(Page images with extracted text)
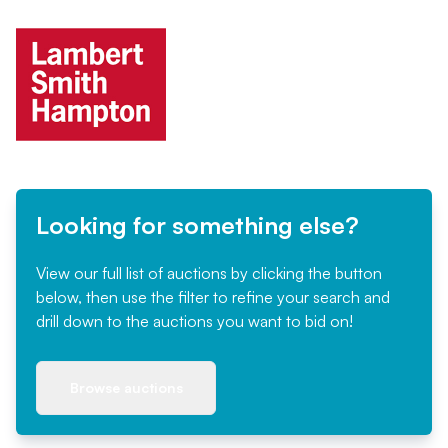
Looking for something else?
View our full list of auctions by clicking the button
below, then use the filter to refine your search and
drill down to the auctions you want to bid on!
Browse auctions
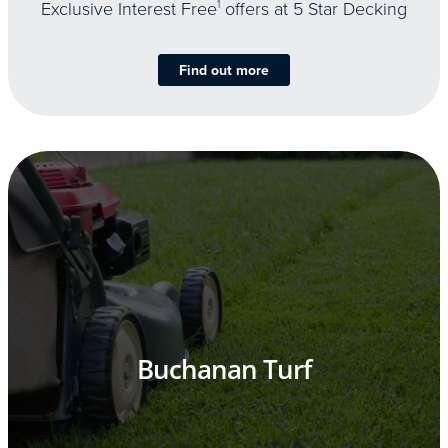
Exclusive Interest Free
1
offers at 5 Star Decking
Find out more
Buchanan Turf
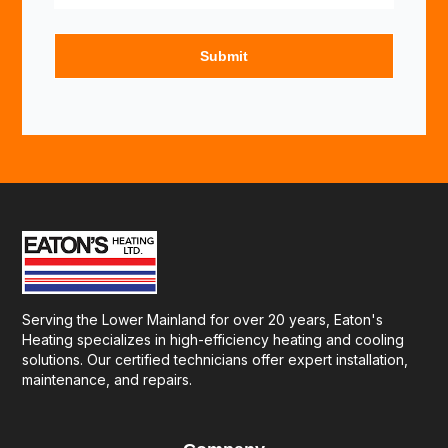
Serving the Lower Mainland for over 20 years, Eaton's
Heating specializes in high-efficiency heating and cooling
solutions. Our certified technicians offer expert installation,
maintenance, and repairs.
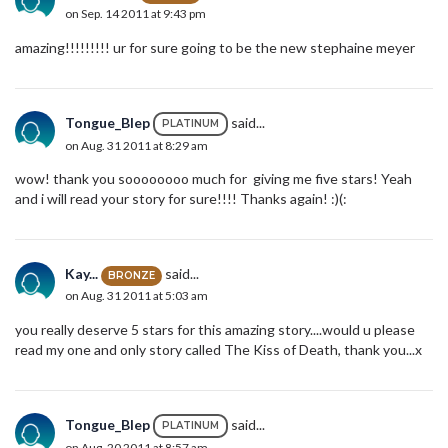
on Sep. 14 2011 at 9:43 pm
amazing!!!!!!!!! ur for sure going to be the new stephaine meyer
Tongue_Blep
said...
PLATINUM
on Aug. 31 2011 at 8:29 am
wow! thank you soooooooo much for giving me five stars! Yeah
and i will read your story for sure!!!! Thanks again! :)(:
Kay...
said...
BRONZE
on Aug. 31 2011 at 5:03 am
you really deserve 5 stars for this amazing story....would u please
read my one and only story called The Kiss of Death, thank you...x
Tongue_Blep
said...
PLATINUM
on Aug. 20 2011 at 8:57 am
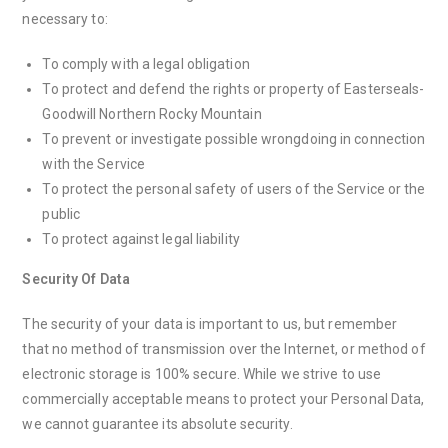
necessary to:
To comply with a legal obligation
To protect and defend the rights or property of Easterseals-
Goodwill Northern Rocky Mountain
To prevent or investigate possible wrongdoing in connection
with the Service
To protect the personal safety of users of the Service or the
public
To protect against legal liability
Security Of Data
The security of your data is important to us, but remember
that no method of transmission over the Internet, or method of
electronic storage is 100% secure. While we strive to use
commercially acceptable means to protect your Personal Data,
we cannot guarantee its absolute security.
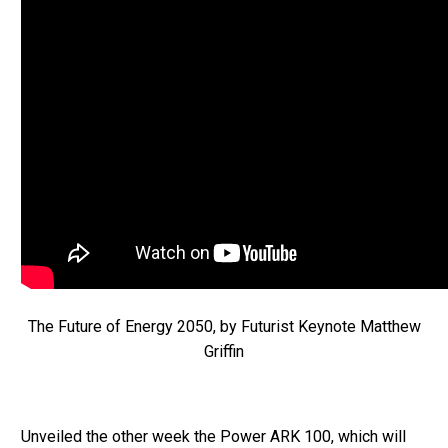
The Future of Energy 2050, by Futurist Keynote Matthew
Griffin
Unveiled the other week the Power ARK 100, which will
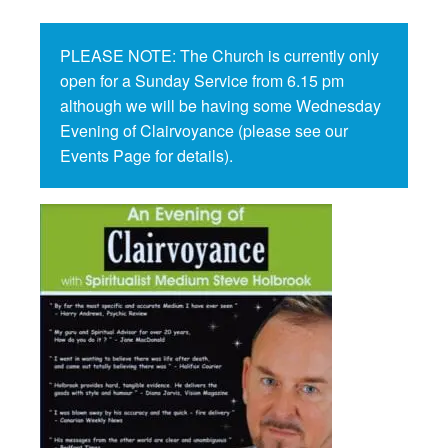
PLEASE NOTE: The Church is currently only
open for a Sunday Service from 6.15 pm
although we will be having some Wednesday
Evening of Clairvoyance (please see our
Events Page for details).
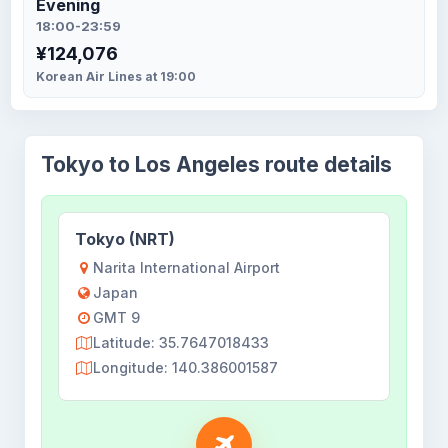
Evening
18:00-23:59
¥124,076
Korean Air Lines at 19:00
Tokyo to Los Angeles route details
Tokyo (NRT)
Narita International Airport
Japan
GMT 9
Latitude: 35.7647018433
Longitude: 140.386001587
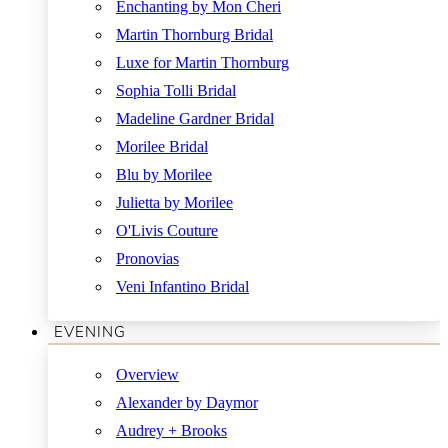
Enchanting by Mon Cheri
Martin Thornburg Bridal
Luxe for Martin Thornburg
Sophia Tolli Bridal
Madeline Gardner Bridal
Morilee Bridal
Blu by Morilee
Julietta by Morilee
O'Livis Couture
Pronovias
Veni Infantino Bridal
EVENING
Overview
Alexander by Daymor
Audrey + Brooks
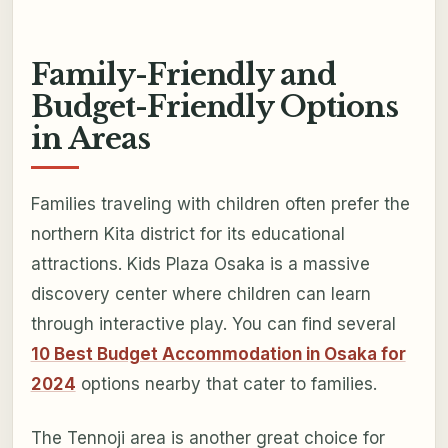
Family-Friendly and
Budget-Friendly Options
in Areas
Families traveling with children often prefer the
northern Kita district for its educational
attractions. Kids Plaza Osaka is a massive
discovery center where children can learn
through interactive play. You can find several
10 Best Budget Accommodation in Osaka for
2024
options nearby that cater to families.
The Tennoji area is another great choice for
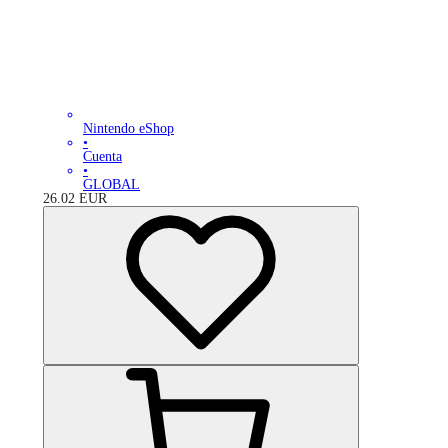
Nintendo eShop
•
Cuenta
•
GLOBAL
26.02
EUR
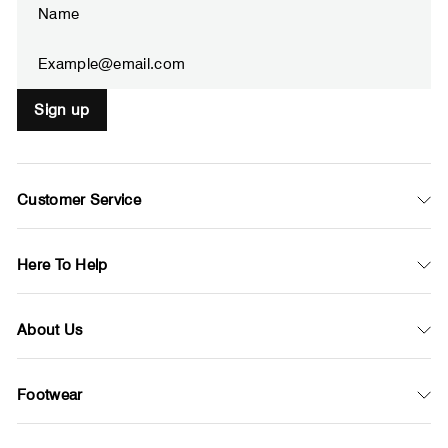
your
email
Sign up
Customer Service
Here To Help
About Us
Footwear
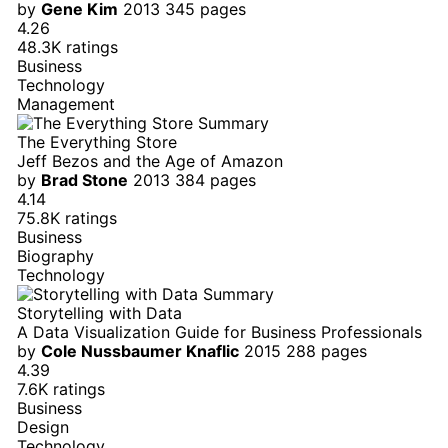
by
Gene Kim
2013
345 pages
4.26
48.3K ratings
Business
Technology
Management
The Everything Store
Jeff Bezos and the Age of Amazon
by
Brad Stone
2013
384 pages
4.14
75.8K ratings
Business
Biography
Technology
Storytelling with Data
A Data Visualization Guide for Business Professionals
by
Cole Nussbaumer Knaflic
2015
288 pages
4.39
7.6K ratings
Business
Design
Technology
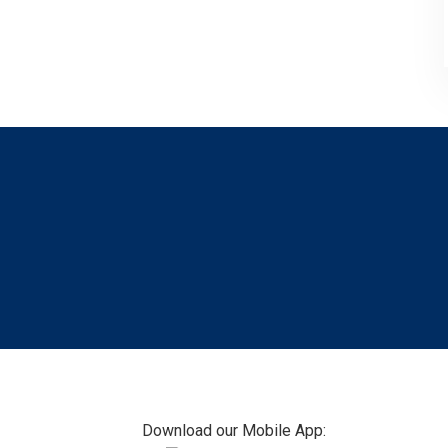
Footer
Download our Mobile App:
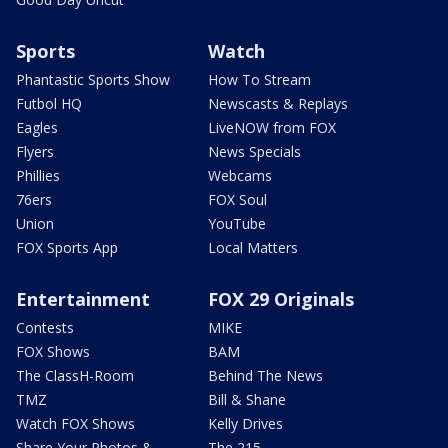
Sports
Watch
Phantastic Sports Show
How To Stream
Futbol HQ
Newscasts & Replays
Eagles
LiveNOW from FOX
Flyers
News Specials
Phillies
Webcams
76ers
FOX Soul
Union
YouTube
FOX Sports App
Local Matters
Entertainment
FOX 29 Originals
Contests
MIKE
FOX Shows
BAM
The ClassH-Room
Behind The News
TMZ
Bill & Shane
Watch FOX Shows
Kelly Drives
Share Your Photos &
The 215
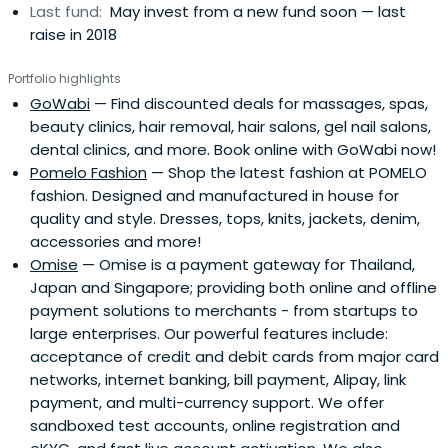
Last fund:
May invest from a new fund soon — last
raise in 2018
Portfolio highlights
GoWabi
— Find discounted deals for massages, spas,
beauty clinics, hair removal, hair salons, gel nail salons,
dental clinics, and more. Book online with GoWabi now!
Pomelo Fashion
— Shop the latest fashion at POMELO
fashion. Designed and manufactured in house for
quality and style. Dresses, tops, knits, jackets, denim,
accessories and more!
Omise
— Omise is a payment gateway for Thailand,
Japan and Singapore; providing both online and offline
payment solutions to merchants - from startups to
large enterprises. Our powerful features include:
acceptance of credit and debit cards from major card
networks, internet banking, bill payment, Alipay, link
payment, and multi-currency support. We offer
sandboxed test accounts, online registration and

** Work order **
Copy out every line of text read from the items, word for word. Leave out the pictures.

** Task output **
Looking for something else?
View our full list of auctions by clicking the button
below, then use the filter to refine your search and
drill down to the auctions you want to bid on!
Browse auctions
Exclusive Interest Free
1
offers at 5 Star Decking
Find out more
Buchanan Turf
Serving the Lower Mainland for over 20 years, Eaton's
Heating specializes in high-efficiency heating and cooling
solutions. Our certified technicians offer expert installation,
maintenance, and repairs.
on Sep. 14 2011 at 9:43 pm
amazing!!!!!!!!! ur for sure going to be the new stephaine meyer
Tongue_Blep
said...
PLATINUM
on Aug. 31 2011 at 8:29 am
wow! thank you soooooooo much for giving me five stars! Yeah
and i will read your story for sure!!!! Thanks again! :)(:
Kay...
said...
BRONZE
on Aug. 31 2011 at 5:03 am
you really deserve 5 stars for this amazing story....would u please
read my one and only story called The Kiss of Death, thank you...x
Tongue_Blep
said...
PLATINUM
on Aug. 20 2011 at 8:57 am
necessary to:
To comply with a legal obligation
To protect and defend the rights or property of Easterseals-
Goodwill Northern Rocky Mountain
To prevent or investigate possible wrongdoing in connection
with the Service
To protect the personal safety of users of the Service or the
public
To protect against legal liability
Security Of Data
The security of your data is important to us, but remember
that no method of transmission over the Internet, or method of
electronic storage is 100% secure. While we strive to use
commercially acceptable means to protect your Personal Data,
we cannot guarantee its absolute security.
The Future of Energy 2050, by Futurist Keynote Matthew
Griffin
Unveiled the other week the Power ARK 100, which will
PLEASE NOTE: The Church is currently only
open for a Sunday Service from 6.15 pm
although we will be having some Wednesday
Evening of Clairvoyance (please see our
Events Page for details).
Evening
18:00-23:59
¥124,076
Korean Air Lines at 19:00
Tokyo to Los Angeles route details
Tokyo (NRT)
Narita International Airport
Japan
GMT 9
Latitude: 35.7647018433
Longitude: 140.386001587
Enchanting by Mon Cheri
Martin Thornburg Bridal
Luxe for Martin Thornburg
Sophia Tolli Bridal
Madeline Gardner Bridal
Morilee Bridal
Blu by Morilee
Julietta by Morilee
O'Livis Couture
Pronovias
Veni Infantino Bridal
EVENING
Overview
Alexander by Daymor
Audrey + Brooks
Family-Friendly and
Budget-Friendly Options
in Areas
Families traveling with children often prefer the
northern Kita district for its educational
attractions. Kids Plaza Osaka is a massive
discovery center where children can learn
through interactive play. You can find several
10 Best Budget Accommodation in Osaka for
2024
options nearby that cater to families.
The Tennoji area is another great choice for
Nintendo eShop
•
Cuenta
•
GLOBAL
26.02
EUR
your
email
Sign up
Customer Service
Here To Help
About Us
Footwear
by
Gene Kim
2013
345 pages
4.26
48.3K ratings
Business
Technology
Management
The Everything Store
Jeff Bezos and the Age of Amazon
by
Brad Stone
2013
384 pages
4.14
75.8K ratings
Business
Biography
Technology
Storytelling with Data
A Data Visualization Guide for Business Professionals
by
Cole Nussbaumer Knaflic
2015
288 pages
4.39
7.6K ratings
Business
Design
Technology
Footer
Download our Mobile App:
Sports
Watch
Phantastic Sports Show
How To Stream
Futbol HQ
Newscasts & Replays
Eagles
LiveNOW from FOX
Flyers
News Specials
Phillies
Webcams
76ers
FOX Soul
Union
YouTube
FOX Sports App
Local Matters
Entertainment
FOX 29 Originals
Contests
MIKE
FOX Shows
BAM
The ClassH-Room
Behind The News
TMZ
Bill & Shane
Watch FOX Shows
Kelly Drives
Share Your Photos &
The 215
Last fund:
May invest from a new fund soon — last
raise in 2018
Portfolio highlights
GoWabi
— Find discounted deals for massages, spas,
beauty clinics, hair removal, hair salons, gel nail salons,
dental clinics, and more. Book online with GoWabi now!
Pomelo Fashion
— Shop the latest fashion at POMELO
fashion. Designed and manufactured in house for
quality and style. Dresses, tops, knits, jackets, denim,
accessories and more!
Omise
— Omise is a payment gateway for Thailand,
Japan and Singapore; providing both online and offline
payment solutions to merchants - from startups to
large enterprises. Our powerful features include:
acceptance of credit and debit cards from major card
networks, internet banking, bill payment, Alipay, link
payment, and multi-currency support. We offer
sandboxed test accounts, online registration and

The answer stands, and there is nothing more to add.